I'm not saying that every application should follow current zoning, and in fact because our zoning is out-of-date, developers typically cannot, but the thoughts expressed above on skylines have nothing to do with the reasons that the height peaks and ridges have been established.

42

I still don't understand why "an orderly decrease in heights from dense areas down to less dense areas" is an inherent planning virtue. Let's draw a boundary around what we define as "downtown" and say go as high as you want (subject to density, setback and shadowing rules) if you're within that boundary. If you're beyond that line, a different rule applies. Aside from the notion that there must be some kind of gradual build up in heights, I don't see why a tall tower isn't otherwise suitable at this location (leaving aside the issues of density, setbacks, etc.).

And inevitably these rules will be broken in the future as the city continues to grow and intensify, which will makes these height limits seem arbitrary in retrospect. You have Theatre Park being shaved from 165 metres to 157 metres because of a tapering policy, then suddenly two 300 metre towers get approved one block to the west, making that entire effort seem incredibly short sighted and pointless. And I know that Mirvish Gehry was a unique circumstance, but that's my point exactly - over time new circumstances arise and what was once considered the traditional height ridge will change over time. Why are we fighting it?
 
Of course rules will be broken in the future. Does this mean we shouldn't set rules now? Just let people put a 200 m tower in the middle of a street of single family homes? That seems uglier, tbh. The cities that people love - Paris, NY and London - have been shaped enormously by planning regulations.

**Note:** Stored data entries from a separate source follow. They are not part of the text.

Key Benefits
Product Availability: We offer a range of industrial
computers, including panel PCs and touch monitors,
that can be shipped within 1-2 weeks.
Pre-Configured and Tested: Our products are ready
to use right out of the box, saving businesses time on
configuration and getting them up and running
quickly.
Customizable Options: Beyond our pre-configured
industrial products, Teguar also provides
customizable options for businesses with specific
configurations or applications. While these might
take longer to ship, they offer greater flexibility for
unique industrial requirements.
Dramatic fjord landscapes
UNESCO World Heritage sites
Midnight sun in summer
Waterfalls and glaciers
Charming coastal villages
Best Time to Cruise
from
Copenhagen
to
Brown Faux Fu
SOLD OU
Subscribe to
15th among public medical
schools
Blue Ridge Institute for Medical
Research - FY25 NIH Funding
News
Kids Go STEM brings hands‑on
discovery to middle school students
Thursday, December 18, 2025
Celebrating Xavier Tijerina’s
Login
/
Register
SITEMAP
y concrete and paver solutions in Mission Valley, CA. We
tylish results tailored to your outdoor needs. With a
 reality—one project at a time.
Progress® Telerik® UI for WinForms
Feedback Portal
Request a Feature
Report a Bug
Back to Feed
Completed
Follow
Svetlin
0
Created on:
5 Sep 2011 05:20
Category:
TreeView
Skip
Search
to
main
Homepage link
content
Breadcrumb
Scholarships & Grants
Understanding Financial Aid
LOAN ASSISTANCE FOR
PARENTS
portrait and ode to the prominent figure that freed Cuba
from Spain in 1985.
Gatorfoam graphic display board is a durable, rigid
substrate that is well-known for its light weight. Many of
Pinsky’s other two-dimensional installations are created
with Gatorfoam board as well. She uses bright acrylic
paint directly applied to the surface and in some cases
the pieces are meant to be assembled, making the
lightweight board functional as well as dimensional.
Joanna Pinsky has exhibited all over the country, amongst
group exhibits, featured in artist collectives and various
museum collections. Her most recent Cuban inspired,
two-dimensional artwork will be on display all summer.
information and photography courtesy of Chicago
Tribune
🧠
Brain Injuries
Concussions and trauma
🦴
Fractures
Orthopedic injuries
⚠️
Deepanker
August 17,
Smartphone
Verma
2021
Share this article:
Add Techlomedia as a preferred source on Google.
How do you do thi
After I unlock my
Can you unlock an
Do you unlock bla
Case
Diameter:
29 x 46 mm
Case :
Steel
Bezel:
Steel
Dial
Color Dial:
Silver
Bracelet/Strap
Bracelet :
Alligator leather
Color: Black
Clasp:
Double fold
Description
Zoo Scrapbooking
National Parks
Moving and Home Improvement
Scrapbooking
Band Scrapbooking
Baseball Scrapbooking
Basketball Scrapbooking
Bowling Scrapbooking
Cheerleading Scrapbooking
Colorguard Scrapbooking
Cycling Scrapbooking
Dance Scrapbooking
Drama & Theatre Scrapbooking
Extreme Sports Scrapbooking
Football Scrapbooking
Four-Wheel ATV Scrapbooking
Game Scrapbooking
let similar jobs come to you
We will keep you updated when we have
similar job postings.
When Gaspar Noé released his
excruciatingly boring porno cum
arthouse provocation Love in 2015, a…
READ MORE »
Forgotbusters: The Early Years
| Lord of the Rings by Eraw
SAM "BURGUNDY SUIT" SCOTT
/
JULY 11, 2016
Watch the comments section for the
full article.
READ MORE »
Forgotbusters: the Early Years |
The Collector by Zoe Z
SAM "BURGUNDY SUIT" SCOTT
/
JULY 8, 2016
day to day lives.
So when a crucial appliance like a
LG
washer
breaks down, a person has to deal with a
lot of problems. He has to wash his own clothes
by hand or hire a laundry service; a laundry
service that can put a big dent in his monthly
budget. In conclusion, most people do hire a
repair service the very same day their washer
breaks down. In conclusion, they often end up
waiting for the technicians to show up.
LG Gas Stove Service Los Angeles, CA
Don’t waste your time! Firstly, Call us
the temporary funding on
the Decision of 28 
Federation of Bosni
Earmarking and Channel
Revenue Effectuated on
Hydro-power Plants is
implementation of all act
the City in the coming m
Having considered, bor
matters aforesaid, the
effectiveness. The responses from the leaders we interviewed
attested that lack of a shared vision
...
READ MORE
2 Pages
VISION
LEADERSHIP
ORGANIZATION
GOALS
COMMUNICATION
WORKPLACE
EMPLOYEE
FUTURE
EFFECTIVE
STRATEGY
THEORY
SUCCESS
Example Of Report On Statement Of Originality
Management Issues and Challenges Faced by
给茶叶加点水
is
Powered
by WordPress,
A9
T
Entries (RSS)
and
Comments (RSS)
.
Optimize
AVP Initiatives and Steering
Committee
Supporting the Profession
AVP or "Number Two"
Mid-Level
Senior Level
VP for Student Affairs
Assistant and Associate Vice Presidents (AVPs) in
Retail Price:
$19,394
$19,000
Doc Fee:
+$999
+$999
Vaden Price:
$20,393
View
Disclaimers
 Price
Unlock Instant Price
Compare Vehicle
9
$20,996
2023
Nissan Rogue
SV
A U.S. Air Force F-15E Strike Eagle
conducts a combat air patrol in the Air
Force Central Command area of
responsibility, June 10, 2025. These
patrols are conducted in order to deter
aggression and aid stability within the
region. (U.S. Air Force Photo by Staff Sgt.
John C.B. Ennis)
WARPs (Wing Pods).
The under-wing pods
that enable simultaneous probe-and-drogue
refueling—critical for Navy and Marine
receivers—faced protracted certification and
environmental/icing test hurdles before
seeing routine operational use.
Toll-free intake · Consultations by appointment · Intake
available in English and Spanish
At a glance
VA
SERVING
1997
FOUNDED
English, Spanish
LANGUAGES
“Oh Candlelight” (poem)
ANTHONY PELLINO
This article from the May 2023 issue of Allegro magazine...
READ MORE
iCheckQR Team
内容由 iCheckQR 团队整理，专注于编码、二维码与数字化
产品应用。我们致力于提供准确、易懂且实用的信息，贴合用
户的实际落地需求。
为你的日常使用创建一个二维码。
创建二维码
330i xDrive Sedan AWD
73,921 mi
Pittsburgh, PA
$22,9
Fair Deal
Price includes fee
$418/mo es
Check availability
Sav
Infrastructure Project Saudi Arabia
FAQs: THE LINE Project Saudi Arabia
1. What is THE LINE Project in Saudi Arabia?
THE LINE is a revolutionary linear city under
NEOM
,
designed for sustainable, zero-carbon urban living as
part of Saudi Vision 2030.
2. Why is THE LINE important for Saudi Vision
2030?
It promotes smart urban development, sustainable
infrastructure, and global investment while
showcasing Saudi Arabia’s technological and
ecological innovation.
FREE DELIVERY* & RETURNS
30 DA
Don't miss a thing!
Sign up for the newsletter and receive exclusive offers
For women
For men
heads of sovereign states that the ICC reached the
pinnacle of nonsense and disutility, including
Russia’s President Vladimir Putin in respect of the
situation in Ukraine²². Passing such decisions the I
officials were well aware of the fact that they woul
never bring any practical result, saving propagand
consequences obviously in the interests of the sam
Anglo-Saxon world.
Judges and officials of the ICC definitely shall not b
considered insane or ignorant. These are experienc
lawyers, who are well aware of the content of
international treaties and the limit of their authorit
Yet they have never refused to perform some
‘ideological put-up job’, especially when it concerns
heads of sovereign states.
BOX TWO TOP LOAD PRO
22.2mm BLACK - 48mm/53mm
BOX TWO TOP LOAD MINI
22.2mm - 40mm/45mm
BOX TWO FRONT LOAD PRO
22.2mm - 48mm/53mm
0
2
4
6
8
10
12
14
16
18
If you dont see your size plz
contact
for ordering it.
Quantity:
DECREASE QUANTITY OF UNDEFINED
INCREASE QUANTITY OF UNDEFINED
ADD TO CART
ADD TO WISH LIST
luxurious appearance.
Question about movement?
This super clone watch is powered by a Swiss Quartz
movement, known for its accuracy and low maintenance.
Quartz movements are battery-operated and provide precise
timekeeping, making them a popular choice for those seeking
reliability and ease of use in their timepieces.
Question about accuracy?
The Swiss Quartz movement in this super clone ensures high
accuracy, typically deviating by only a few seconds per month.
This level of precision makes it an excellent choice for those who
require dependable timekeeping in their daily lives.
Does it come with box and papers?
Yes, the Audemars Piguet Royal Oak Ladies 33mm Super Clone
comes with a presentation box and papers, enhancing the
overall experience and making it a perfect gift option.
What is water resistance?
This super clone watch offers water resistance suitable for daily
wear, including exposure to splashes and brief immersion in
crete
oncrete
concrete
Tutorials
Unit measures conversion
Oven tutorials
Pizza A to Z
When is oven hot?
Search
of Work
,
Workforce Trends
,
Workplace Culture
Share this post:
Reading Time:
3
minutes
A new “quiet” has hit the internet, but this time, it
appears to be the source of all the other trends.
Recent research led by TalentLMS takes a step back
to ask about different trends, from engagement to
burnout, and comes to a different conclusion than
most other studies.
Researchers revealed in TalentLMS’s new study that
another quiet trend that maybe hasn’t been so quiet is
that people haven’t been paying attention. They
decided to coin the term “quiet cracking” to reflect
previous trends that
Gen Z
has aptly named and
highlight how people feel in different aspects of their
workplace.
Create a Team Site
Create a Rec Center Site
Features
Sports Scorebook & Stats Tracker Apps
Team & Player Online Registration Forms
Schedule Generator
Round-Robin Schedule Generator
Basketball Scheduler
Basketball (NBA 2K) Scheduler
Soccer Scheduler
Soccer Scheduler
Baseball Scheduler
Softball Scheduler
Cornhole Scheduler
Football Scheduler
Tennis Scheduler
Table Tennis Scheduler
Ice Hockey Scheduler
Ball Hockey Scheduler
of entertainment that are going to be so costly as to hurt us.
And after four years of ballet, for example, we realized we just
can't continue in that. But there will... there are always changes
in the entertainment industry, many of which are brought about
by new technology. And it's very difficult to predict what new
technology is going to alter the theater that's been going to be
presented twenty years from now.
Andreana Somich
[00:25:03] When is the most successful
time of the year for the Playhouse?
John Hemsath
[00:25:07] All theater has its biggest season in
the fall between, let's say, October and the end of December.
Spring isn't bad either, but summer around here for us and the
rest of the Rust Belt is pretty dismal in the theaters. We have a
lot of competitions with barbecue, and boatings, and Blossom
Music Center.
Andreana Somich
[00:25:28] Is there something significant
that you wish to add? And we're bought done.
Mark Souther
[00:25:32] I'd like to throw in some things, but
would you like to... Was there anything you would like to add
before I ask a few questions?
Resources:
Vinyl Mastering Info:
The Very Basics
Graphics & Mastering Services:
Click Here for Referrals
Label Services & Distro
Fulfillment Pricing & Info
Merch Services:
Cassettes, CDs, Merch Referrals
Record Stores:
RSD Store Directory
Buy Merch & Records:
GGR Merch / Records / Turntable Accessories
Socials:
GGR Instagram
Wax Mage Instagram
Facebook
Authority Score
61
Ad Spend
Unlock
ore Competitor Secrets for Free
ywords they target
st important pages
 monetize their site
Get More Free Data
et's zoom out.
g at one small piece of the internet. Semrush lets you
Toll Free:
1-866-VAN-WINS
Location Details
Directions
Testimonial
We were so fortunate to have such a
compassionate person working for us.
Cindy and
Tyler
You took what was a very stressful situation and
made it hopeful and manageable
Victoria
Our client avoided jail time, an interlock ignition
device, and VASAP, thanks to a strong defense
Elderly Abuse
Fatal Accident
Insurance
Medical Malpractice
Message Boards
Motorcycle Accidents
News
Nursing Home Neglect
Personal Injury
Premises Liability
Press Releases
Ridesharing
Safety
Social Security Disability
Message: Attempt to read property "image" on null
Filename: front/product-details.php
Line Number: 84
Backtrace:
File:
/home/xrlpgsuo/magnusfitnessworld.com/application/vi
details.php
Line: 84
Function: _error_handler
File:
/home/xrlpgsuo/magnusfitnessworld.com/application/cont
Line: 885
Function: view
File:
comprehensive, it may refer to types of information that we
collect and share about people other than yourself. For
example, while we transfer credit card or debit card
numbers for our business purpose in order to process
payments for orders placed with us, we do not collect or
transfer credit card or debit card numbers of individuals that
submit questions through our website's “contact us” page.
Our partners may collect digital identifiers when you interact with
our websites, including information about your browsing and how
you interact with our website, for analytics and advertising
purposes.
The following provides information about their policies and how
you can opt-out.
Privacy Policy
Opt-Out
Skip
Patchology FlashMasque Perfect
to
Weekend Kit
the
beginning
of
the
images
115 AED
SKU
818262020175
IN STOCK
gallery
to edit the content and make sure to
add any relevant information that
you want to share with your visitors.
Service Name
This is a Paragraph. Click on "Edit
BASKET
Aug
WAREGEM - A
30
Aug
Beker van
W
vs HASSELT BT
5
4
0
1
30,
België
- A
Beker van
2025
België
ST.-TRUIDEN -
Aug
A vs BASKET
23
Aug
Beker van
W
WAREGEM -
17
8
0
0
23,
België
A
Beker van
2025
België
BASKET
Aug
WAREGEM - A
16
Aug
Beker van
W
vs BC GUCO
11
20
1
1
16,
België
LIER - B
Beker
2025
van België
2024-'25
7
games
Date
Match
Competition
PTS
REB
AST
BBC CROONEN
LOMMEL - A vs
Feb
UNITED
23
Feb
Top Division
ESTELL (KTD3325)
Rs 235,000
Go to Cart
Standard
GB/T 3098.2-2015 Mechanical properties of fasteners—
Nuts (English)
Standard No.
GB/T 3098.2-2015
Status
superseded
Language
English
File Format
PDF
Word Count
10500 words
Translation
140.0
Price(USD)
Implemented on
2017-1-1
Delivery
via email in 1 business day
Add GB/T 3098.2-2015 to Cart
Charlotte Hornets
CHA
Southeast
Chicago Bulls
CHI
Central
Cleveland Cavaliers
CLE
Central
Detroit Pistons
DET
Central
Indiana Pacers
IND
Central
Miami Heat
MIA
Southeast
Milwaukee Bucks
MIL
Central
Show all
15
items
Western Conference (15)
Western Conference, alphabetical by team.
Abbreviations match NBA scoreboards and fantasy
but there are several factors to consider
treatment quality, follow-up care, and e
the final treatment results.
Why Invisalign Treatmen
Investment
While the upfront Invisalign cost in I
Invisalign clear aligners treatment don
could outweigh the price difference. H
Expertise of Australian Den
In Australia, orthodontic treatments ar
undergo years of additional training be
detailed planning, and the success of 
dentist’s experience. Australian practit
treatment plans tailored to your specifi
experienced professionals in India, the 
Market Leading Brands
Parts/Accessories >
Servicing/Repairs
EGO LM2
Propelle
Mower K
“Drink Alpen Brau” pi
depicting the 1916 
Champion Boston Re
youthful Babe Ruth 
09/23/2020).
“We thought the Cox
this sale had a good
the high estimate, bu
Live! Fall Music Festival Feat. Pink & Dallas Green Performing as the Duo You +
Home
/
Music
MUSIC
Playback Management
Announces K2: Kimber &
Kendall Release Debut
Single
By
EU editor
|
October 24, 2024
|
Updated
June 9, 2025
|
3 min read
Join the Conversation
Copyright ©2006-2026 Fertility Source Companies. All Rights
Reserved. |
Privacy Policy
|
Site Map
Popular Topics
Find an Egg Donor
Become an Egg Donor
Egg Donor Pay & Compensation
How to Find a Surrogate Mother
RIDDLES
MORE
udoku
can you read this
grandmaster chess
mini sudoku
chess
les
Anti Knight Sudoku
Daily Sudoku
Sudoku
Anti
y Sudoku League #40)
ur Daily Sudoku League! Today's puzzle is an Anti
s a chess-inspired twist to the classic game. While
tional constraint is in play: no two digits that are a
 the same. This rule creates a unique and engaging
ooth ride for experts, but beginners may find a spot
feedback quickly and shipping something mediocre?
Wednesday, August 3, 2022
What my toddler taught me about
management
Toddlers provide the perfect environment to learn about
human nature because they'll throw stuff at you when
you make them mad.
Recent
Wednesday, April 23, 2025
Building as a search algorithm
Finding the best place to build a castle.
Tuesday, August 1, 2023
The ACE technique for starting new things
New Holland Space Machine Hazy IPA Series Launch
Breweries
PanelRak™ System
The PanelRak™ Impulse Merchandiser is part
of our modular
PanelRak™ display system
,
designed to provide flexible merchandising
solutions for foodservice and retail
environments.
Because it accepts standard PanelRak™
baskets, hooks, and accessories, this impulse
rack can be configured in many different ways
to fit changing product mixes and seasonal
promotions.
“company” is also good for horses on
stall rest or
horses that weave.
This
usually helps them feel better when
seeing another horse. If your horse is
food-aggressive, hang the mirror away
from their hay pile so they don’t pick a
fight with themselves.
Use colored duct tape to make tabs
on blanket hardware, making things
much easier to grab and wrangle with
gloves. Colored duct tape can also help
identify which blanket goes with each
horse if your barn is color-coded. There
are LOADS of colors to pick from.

Rules will always seem plodding and pointless to the free-spirited types, but as Interchange says, we set rules so that it minimizes chaos. Will the rules change, be broken, be rendered pointless? Of course. But we still need to set them. At the very least, so that we have a benchmark to show what should be done, instead.
 
Of course rules will be broken in the future. Does this mean we shouldn't set rules now? Just let people put a 200 m tower in the middle of a street of single family homes? That seems uglier, tbh. The cities that people love - Paris, NY and London - have been shaped enormously by planning regulations.

Rules will always seem plodding and pointless to the free-spirited types, but as Interchange says, we set rules so that it minimizes chaos. Will the rules change, be broken, be rendered pointless? Of course. But we still need to set them. At the very least, so that we have a benchmark to show what should be done, instead.

Read my post again. I never said that there shouldn't be rules. I was speaking specifically about height (not density or setback rules, which would still apply), and only within a defined "downtown" zone, not a suburban area full of single family homes.